» What the task asks
Could you return all of the entries below exactly, minus the pictures?

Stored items
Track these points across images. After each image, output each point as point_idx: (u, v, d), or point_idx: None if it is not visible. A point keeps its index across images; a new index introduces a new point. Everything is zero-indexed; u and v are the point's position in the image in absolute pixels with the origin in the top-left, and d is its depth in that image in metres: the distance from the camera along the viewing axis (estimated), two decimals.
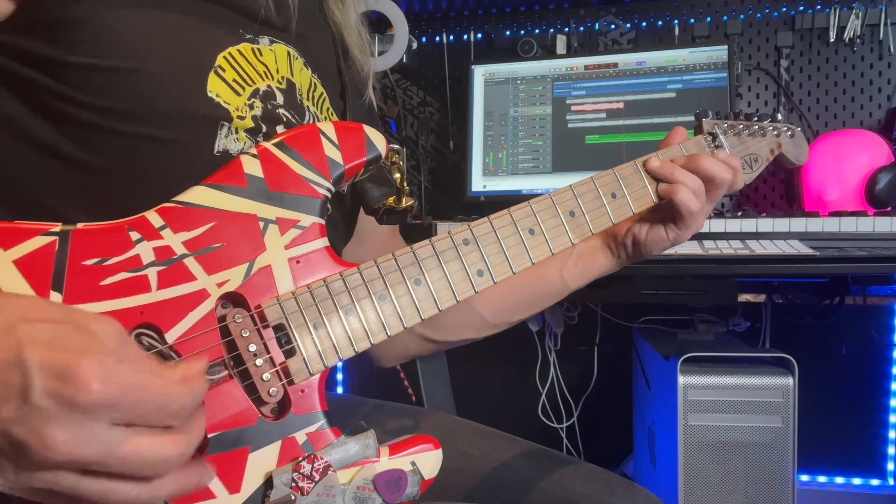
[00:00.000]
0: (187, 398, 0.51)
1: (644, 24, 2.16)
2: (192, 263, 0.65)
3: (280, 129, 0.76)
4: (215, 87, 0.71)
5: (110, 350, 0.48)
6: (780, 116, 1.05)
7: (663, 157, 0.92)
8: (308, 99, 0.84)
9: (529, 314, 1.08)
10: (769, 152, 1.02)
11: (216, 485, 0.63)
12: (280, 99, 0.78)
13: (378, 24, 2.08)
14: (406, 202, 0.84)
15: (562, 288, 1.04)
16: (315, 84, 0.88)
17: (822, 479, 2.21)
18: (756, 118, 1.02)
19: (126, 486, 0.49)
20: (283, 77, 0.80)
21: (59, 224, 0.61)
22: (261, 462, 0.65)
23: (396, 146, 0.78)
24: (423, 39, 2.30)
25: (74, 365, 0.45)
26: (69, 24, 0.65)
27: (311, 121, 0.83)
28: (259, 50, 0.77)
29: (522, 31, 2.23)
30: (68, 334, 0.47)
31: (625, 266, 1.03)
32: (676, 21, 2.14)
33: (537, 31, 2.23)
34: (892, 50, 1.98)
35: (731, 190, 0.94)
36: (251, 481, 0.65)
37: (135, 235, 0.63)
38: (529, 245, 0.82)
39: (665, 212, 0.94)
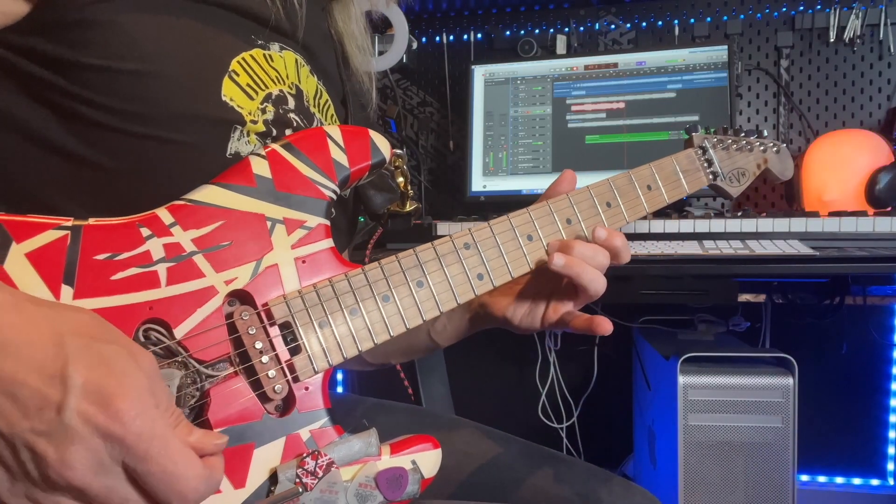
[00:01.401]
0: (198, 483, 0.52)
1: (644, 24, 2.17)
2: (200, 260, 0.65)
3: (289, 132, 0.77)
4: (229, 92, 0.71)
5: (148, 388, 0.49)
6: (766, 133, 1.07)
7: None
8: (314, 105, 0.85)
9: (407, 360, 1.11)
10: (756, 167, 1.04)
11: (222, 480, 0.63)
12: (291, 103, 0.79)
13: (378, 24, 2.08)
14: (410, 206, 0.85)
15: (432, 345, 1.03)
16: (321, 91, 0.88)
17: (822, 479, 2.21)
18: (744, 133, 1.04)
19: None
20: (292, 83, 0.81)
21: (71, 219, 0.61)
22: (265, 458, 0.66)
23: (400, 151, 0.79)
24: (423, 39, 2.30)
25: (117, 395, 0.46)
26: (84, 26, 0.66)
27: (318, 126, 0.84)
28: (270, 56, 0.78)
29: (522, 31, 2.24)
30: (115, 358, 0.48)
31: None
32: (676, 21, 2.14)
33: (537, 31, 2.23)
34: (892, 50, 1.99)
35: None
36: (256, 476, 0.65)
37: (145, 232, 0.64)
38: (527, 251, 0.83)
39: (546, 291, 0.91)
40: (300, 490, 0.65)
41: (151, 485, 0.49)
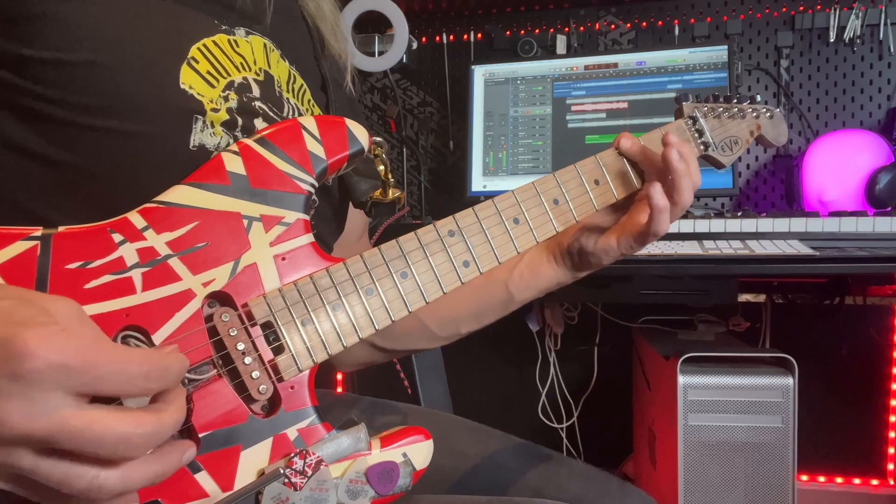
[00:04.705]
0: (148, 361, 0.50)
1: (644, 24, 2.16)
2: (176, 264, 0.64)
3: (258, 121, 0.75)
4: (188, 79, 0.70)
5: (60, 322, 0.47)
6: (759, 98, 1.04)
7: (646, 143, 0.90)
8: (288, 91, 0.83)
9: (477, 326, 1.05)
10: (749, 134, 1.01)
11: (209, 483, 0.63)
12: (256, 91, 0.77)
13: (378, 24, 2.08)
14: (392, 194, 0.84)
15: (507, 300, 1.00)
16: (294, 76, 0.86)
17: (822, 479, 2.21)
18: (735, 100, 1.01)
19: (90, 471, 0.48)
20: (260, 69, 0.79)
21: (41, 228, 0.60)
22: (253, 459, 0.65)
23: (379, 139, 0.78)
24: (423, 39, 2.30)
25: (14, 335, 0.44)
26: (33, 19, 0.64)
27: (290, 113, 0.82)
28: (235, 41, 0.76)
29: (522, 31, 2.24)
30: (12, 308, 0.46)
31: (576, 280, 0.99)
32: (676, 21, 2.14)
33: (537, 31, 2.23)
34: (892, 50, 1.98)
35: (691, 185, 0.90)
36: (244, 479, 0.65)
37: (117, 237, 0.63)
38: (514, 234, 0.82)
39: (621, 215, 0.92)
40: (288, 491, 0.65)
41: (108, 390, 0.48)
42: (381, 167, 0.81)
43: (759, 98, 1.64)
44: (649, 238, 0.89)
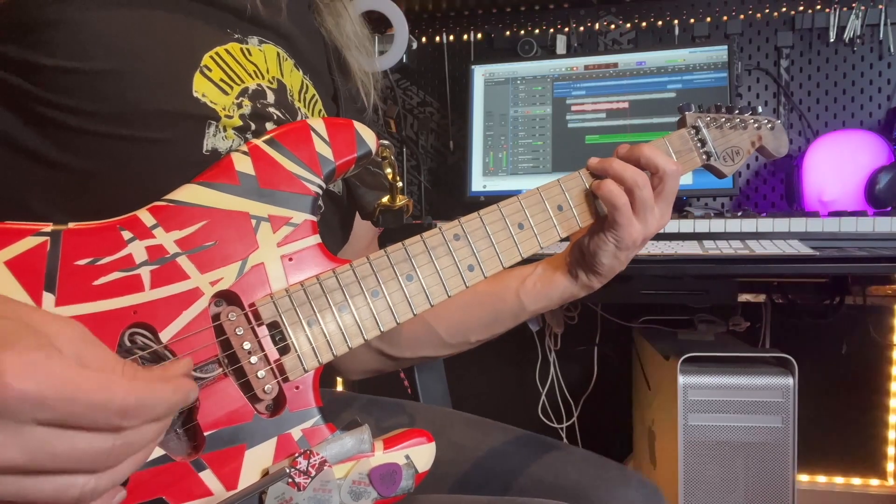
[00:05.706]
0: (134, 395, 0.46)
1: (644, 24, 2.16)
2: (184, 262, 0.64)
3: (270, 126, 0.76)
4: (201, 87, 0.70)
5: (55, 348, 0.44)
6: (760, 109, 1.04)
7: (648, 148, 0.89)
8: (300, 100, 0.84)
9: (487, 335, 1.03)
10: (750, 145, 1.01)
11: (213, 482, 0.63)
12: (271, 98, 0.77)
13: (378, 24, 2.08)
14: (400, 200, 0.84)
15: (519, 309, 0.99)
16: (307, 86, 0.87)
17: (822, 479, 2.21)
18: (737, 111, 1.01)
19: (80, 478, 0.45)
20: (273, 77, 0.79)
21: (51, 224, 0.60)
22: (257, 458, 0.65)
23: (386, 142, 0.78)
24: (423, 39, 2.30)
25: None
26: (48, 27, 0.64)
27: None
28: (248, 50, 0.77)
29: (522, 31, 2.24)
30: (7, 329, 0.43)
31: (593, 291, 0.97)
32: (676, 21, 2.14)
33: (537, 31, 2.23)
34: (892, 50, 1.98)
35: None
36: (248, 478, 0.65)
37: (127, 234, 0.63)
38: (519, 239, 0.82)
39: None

» Answer to this problem
Track these points across images. After each image, output each point as point_idx: (u, v, d), or point_idx: None if it is not visible. A point keeps its index across images; a new index introduces a new point. Everything is zero-indexed; u and v are the point's position in the image in absolute pixels with the origin in the top-left, and d is its depth in that image in metres: the distance from the camera along the viewing axis (estimated), two decimals.
[00:00.000]
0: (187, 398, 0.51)
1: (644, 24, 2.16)
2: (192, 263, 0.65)
3: (280, 129, 0.76)
4: (215, 87, 0.71)
5: (110, 350, 0.48)
6: (780, 116, 1.05)
7: (663, 157, 0.92)
8: (308, 99, 0.84)
9: (529, 314, 1.08)
10: (769, 152, 1.02)
11: (216, 485, 0.63)
12: (280, 99, 0.78)
13: (378, 24, 2.08)
14: (406, 202, 0.84)
15: (562, 288, 1.04)
16: (315, 84, 0.88)
17: (822, 479, 2.21)
18: (756, 118, 1.02)
19: (126, 486, 0.49)
20: (283, 77, 0.80)
21: (59, 224, 0.61)
22: (261, 462, 0.65)
23: (396, 146, 0.78)
24: (423, 39, 2.30)
25: (74, 365, 0.45)
26: (69, 24, 0.65)
27: (311, 121, 0.83)
28: (259, 50, 0.77)
29: (522, 31, 2.23)
30: (68, 334, 0.47)
31: (625, 266, 1.03)
32: (676, 21, 2.14)
33: (537, 31, 2.23)
34: (892, 50, 1.98)
35: (731, 190, 0.94)
36: (251, 481, 0.65)
37: (135, 235, 0.63)
38: (529, 245, 0.82)
39: (665, 212, 0.94)
[00:01.401]
0: (198, 483, 0.52)
1: (644, 24, 2.17)
2: (200, 260, 0.65)
3: (289, 132, 0.77)
4: (229, 92, 0.71)
5: (148, 388, 0.49)
6: (766, 133, 1.07)
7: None
8: (314, 105, 0.85)
9: (407, 360, 1.11)
10: (756, 167, 1.04)
11: (222, 480, 0.63)
12: (291, 103, 0.79)
13: (378, 24, 2.08)
14: (410, 206, 0.85)
15: (432, 345, 1.03)
16: (321, 91, 0.88)
17: (822, 479, 2.21)
18: (744, 133, 1.04)
19: None
20: (292, 83, 0.81)
21: (71, 219, 0.61)
22: (265, 458, 0.66)
23: (400, 151, 0.79)
24: (423, 39, 2.30)
25: (117, 395, 0.46)
26: (84, 26, 0.66)
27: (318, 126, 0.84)
28: (270, 56, 0.78)
29: (522, 31, 2.24)
30: (115, 358, 0.48)
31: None
32: (676, 21, 2.14)
33: (537, 31, 2.23)
34: (892, 50, 1.99)
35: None
36: (256, 476, 0.65)
37: (145, 232, 0.64)
38: (527, 251, 0.83)
39: (546, 291, 0.91)
40: (300, 490, 0.65)
41: (151, 485, 0.49)
[00:04.705]
0: (148, 361, 0.50)
1: (644, 24, 2.16)
2: (176, 264, 0.64)
3: (258, 121, 0.75)
4: (188, 79, 0.70)
5: (60, 322, 0.47)
6: (759, 98, 1.04)
7: (646, 143, 0.90)
8: (288, 91, 0.83)
9: (477, 326, 1.05)
10: (749, 134, 1.01)
11: (209, 483, 0.63)
12: (256, 91, 0.77)
13: (378, 24, 2.08)
14: (392, 194, 0.84)
15: (507, 300, 1.00)
16: (294, 76, 0.86)
17: (822, 479, 2.21)
18: (735, 100, 1.01)
19: (90, 471, 0.48)
20: (260, 69, 0.79)
21: (41, 228, 0.60)
22: (253, 459, 0.65)
23: (379, 139, 0.78)
24: (423, 39, 2.30)
25: (14, 335, 0.44)
26: (33, 19, 0.64)
27: (290, 113, 0.82)
28: (235, 41, 0.76)
29: (522, 31, 2.24)
30: (12, 308, 0.46)
31: (576, 280, 0.99)
32: (676, 21, 2.14)
33: (537, 31, 2.23)
34: (892, 50, 1.98)
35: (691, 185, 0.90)
36: (244, 479, 0.65)
37: (117, 237, 0.63)
38: (514, 234, 0.82)
39: (621, 215, 0.92)
40: (288, 491, 0.65)
41: (108, 390, 0.48)
42: (381, 167, 0.81)
43: (759, 98, 1.64)
44: (649, 238, 0.89)
[00:05.706]
0: (134, 395, 0.46)
1: (644, 24, 2.16)
2: (184, 262, 0.64)
3: (270, 126, 0.76)
4: (201, 87, 0.70)
5: (55, 348, 0.44)
6: (760, 109, 1.04)
7: (648, 148, 0.89)
8: (300, 100, 0.84)
9: (487, 335, 1.03)
10: (750, 145, 1.01)
11: (213, 482, 0.63)
12: (271, 98, 0.77)
13: (378, 24, 2.08)
14: (400, 200, 0.84)
15: (519, 309, 0.99)
16: (307, 86, 0.87)
17: (822, 479, 2.21)
18: (737, 111, 1.01)
19: (80, 478, 0.45)
20: (273, 77, 0.79)
21: (51, 224, 0.60)
22: (257, 458, 0.65)
23: (386, 142, 0.78)
24: (423, 39, 2.30)
25: None
26: (48, 27, 0.64)
27: None
28: (248, 50, 0.77)
29: (522, 31, 2.24)
30: (7, 329, 0.43)
31: (593, 291, 0.97)
32: (676, 21, 2.14)
33: (537, 31, 2.23)
34: (892, 50, 1.98)
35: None
36: (248, 478, 0.65)
37: (127, 234, 0.63)
38: (519, 239, 0.82)
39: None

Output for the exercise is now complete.